2 Bodies Found at Fort Bragg Army Base Identified as Investigation Continues

Master Sgt. William J. Lavigne II, 37, was one of the individuals whose bodies were discovered on the base
Fort Bragg Public Affairs

The investigation by the U.S. Army Criminal Investigation Command is ongoing and no further information will be released at this time, according to a statement.

The two bodies found at one of the training sites at Fort Bragg in North Carolina last week have been identified, according to officials at Fort Bragg.

Master Sgt. William J. Lavigne II, 37, and Army veteran Timothy Dumas, 44, were identified as the individuals whose bodies were discovered on the base, officials said. Lavigne was assigned to Headquarters and Headquarters Company, Army Special Operations Command, according to a media release. Dumas, of Pinehurst, North Carolina, previously served at Fort Bragg.

“The loss of a Soldier is always tragic,” Lt. Col. Justin Duvall, Lavinge’s company commander, said in a statement. “Master Sgt. Lavigne dedicated himself to the Army for 19 years and deployed multiple times in the defense of our Nation. Our condolences go out to his family during this difficult time.”

Army officials said in a statement that the deaths were not training-related.

The investigation by the U.S. Army Criminal Investigation Command is ongoing and no further information will be released at this time, according to a statement.
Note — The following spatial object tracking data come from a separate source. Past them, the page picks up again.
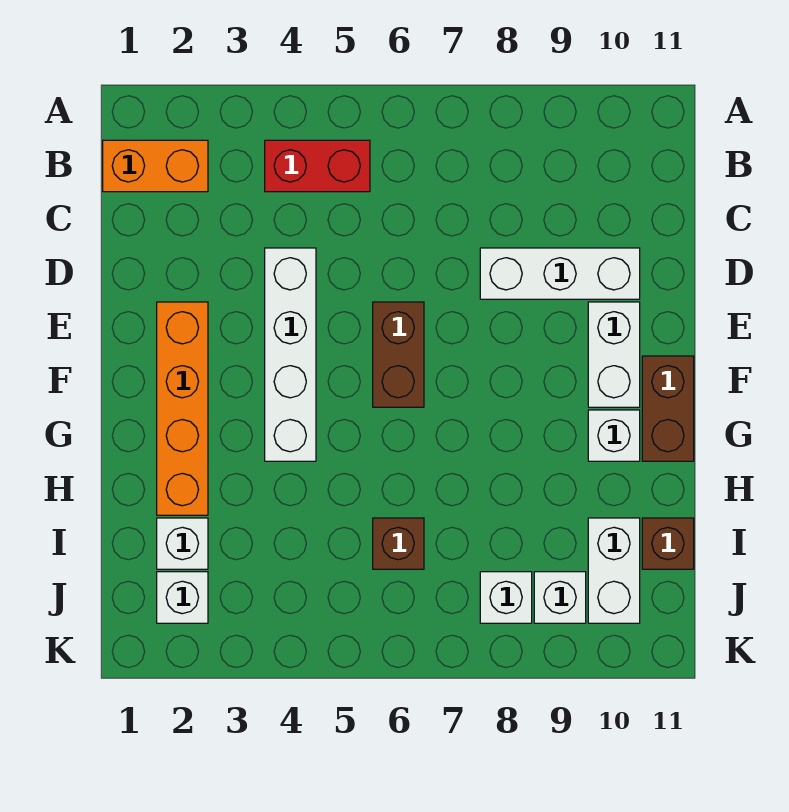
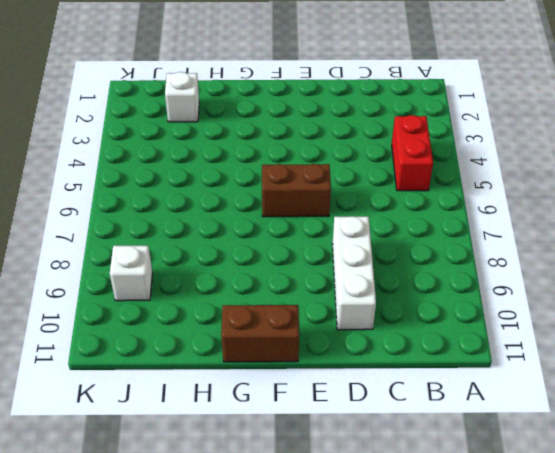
none -> orange brick B1:B2 level 1
none -> white brick D4:G4 level 1
none -> orange brick E2:H2 level 1

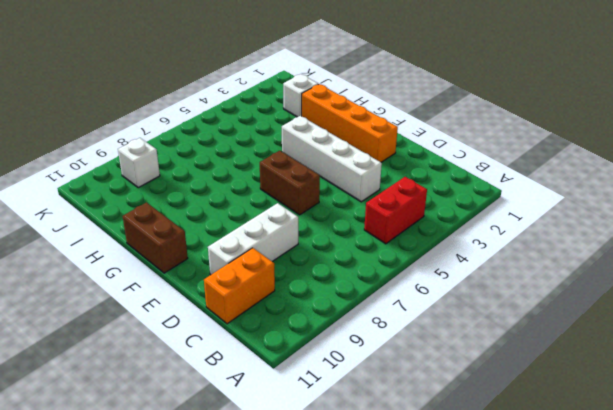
orange brick C10:C11 level 1 -> orange brick B1:B2 level 1
none -> white brick E10:F10 level 1
none -> white brick G10 level 1
none -> brown brick I6 level 1

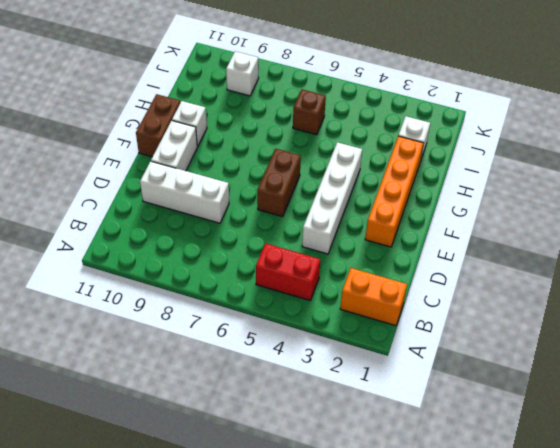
none -> white brick I10:J10 level 1
none -> brown brick I11 level 1
none -> white brick J2 level 1

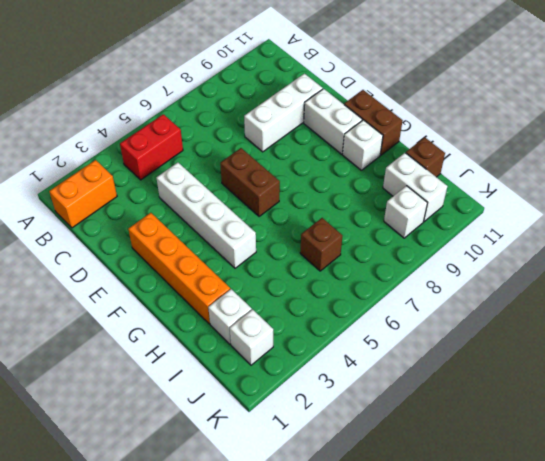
none -> white brick J8 level 1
Lavigne enlisted in the Army in 2001. In 2007, he graduated from the Special Forces Qualification Course and was subsequently assigned to the 1st Special Forces Group with a follow on assignment to USASOC. He deployed multiple times to Afghanistan and Iraq while assigned to USASOC, authorities said. Lavigne’s awards and decorations include two Bronze Stars, according to a release.

Dumas served in the Army as a property accounting technician from November 1996 to March 2016, according to Hewitt. He deployed to Afghanistan four times, from March 2003 to June 2003, from April 2005 to August 2005, from April 2007 to November 2007 and from May 2008 to February 2009. His awards include the Bronze Star Medal, the release said.

In March 2018, Lavigne reportedly shot and killed a Green Beret during an altercation that was ruled justifiable homicide, according to the Cumberland County Sheriff’s Office, the Army Times reported.

Sgt. 1st Class Mark Leshikar, 33, was killed by Lavigne at a residence in Fayetteville, North Carolina on March 21, 2018, according to a police report.

Leshikar served with the 19th Special Forces Group as a weapons sergeant, his sister, Nicole Rick told the Army Times. He deployed to Afghanistan in 2015 and in 2017, and he volunteered to deploy to Tajikistan in support of Operation Enduring Freedom.

Rick told the Military Times that her brother and Lavigne had been friends since 2012. The two men had young daughters who were best friends. The men reportedly had an altercation after coming home from a family vacation for her niece’s birthday, Rick said.  

“William shot and killed my brother in front of my niece,” she said. “William had called me a month after my brother died to tell me his story, and he said my brother came at him with a screwdriver but there was not one found near my brother’s body or in the house.”

The base is home to the Army’s XVIII Airborne Corps and Special Operations Command, as well as Army Forces Command, 82nd Airborne Division and the Army Reserve Command.

More than 31 soldiers assigned to the base have died this year, with nearly half of those soldiers dying by suicide, Stars & Stripes reported.

In August, a Fort Bragg army special forces colonel was acquitted of sexual assault charges after being accused by a woman with whom he had a relationship, the Army Times reported.

In December 2019, a Fort Bragg sergeant was convicted of federal charges that he conspired with foreign nationals to engage in fraudulent marriages with U.S. Army soldiers, according to the U.S Attorney’s Office, Eastern District of North Carolina.

Fort Bragg, located near Fayetteville, supports more than 50,000 service members and is one of the nation’s largest military complexes, covering more than 170,000 acres, 87 ranges and six drop zones, the Observer said.